«Si les trois garçons avaient eu la même nationalité et la même croyance, cette cause ne se serait pas retrouvée devant le tribunal.»

Le juge Gilles Ouellet a tenu ces propos sans équivoque cet après-midi en acquittant un adolescent sikh de deux des trois accusations de voie de fait armé portées contre lui en chambre de la jeunesse de la Cour du Québec à Montréal. L'adolescent de 13 ans était accusé d'avoir agressé avec son kirpan et une aiguille à cheveux des jumeaux, élèves à la même école que lui à LaSalle. Le magistrat l'a acquitté de l'agression au kirpan, au grand soulagement de ses proches et de l'ensemble de la communauté sikhe montréalaise. Le kirpan est un couteau considéré comme un objet religieux chez les sikhs.

Les faits remontent à septembre 2008. Durant la période du dîner, les jumeaux, souffre-douleur de leur école en raison d'un retard de croissance, marchent derrière trois autres élèves, dont l'accusé. Ces derniers sont mécontents d'être suivis. Le jeune sikh aurait alors sorti son kirpan pour menacer l'un des jumeaux, selon le témoignage de la victime. La victime a allégué avoir eu une marque ou une bosse à la suite de la querelle, sans jamais être en mesure d'en faire la preuve. Le juge a noté des «imprécisions et des contradictions» dans son témoignage. Il a plutôt cru l'accusé, témoin «clair et cohérent», qui a affirmé qu'il n'a pas frappé le jumeau ni même sorti son kirpan, bien emballé dans un linge avec des élastiques.

L'accusé a toutefois reconnu avoir invectivé les jumeaux et avoir sorti son aiguille pour replacer ses cheveux (les sikhs ne se coupent pas les cheveux et les rentrent dans leur turban à l'aide d'une aiguille). Ici, le juge a conclu à une voie de fait armée puisqu'en pleine confrontation, c'était un «moment fort peu approprié pour sortir une aiguille». «Il ne s'agit pas de l'agression la plus grave qu'on ait vue, au contraire», a tenu à préciser le magistrat.

Me Julius Grey était l'avocat du jeune sikh. Me Grey a défendu le port du kirpan à l'école et a obtenu gain de cause en Cour suprême, en 2006. «Le juge m'a donné raison en disant que cette affaire n'avait rien à voir avec le kirpan; que la médiation aurait été la meilleure solution et que l'affaire ne se serait pas rendue là s'il s'agissait de jeunes de même religion, du même milieu», s'est réjoui l'avocat de défense.

Malgré cette condamnation sur un chef, le magistrat a accordé au jeune sikh une absolution inconditionnelle. L'adolescent est donc libre sans aucune condition à respecter.
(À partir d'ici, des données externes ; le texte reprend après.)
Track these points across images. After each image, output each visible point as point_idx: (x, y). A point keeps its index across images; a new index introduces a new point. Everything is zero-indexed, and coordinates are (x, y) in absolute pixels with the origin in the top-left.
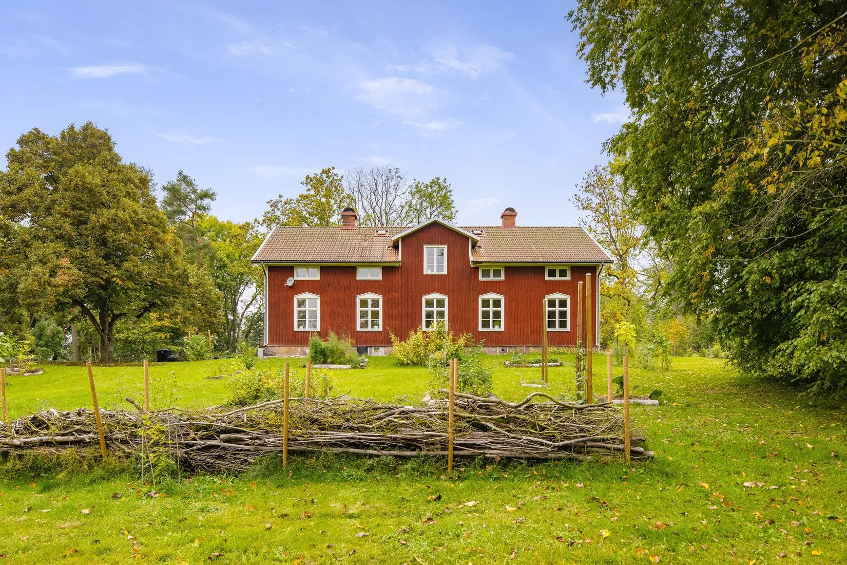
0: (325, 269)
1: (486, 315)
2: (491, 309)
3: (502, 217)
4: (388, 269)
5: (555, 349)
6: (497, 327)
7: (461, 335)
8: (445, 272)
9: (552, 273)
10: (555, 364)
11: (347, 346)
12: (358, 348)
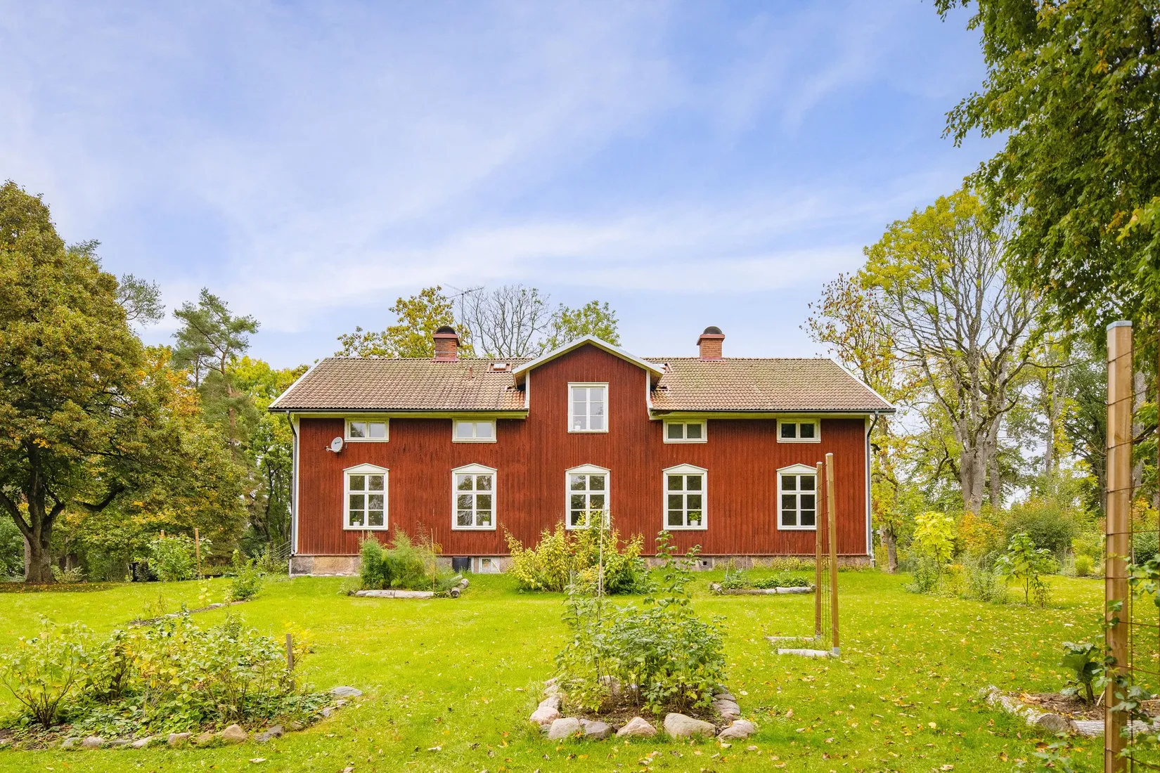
0: (398, 425)
1: (675, 501)
2: (685, 492)
3: (699, 343)
4: (507, 425)
5: (797, 560)
6: (694, 523)
7: (633, 537)
8: (605, 428)
9: (789, 431)
10: (803, 588)
11: (429, 558)
12: (454, 561)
La Couronne, représentée par Me Sylvie Lemieux, avait plutôt suggéré qu'il soit interdit à l'accusé d'entrer en contact avec les jumeaux pendant un an.

La Couronne songe à interjeter appel. L'avocate du ministère public estime que le message envoyé aux victimes n'est pas le bon. «Un jeune est reconnu coupable d'une agression, mais il peut continuer à fréquenter la même école que les victimes, comme s'il ne s'était rien passé», déplore-t-elle. Me Lemieux est aussi en désaccord avec le commentaire du juge sur la nationalité et la croyance de l'accusé qui auraient influencé la cause. «Les victimes ne pouvaient même pas dire de quelle nationalité était l'accusé. Ça n'a aucun rapport», a-t-elle répliqué à sa sortie de la salle d'audience.

Selon le juge Ouellet, «trop d'importance a été donnée à cette affaire», bien que ce dernier n'adresse pas de blâme au ministère public pour avoir porté des accusations contre l'adolescent.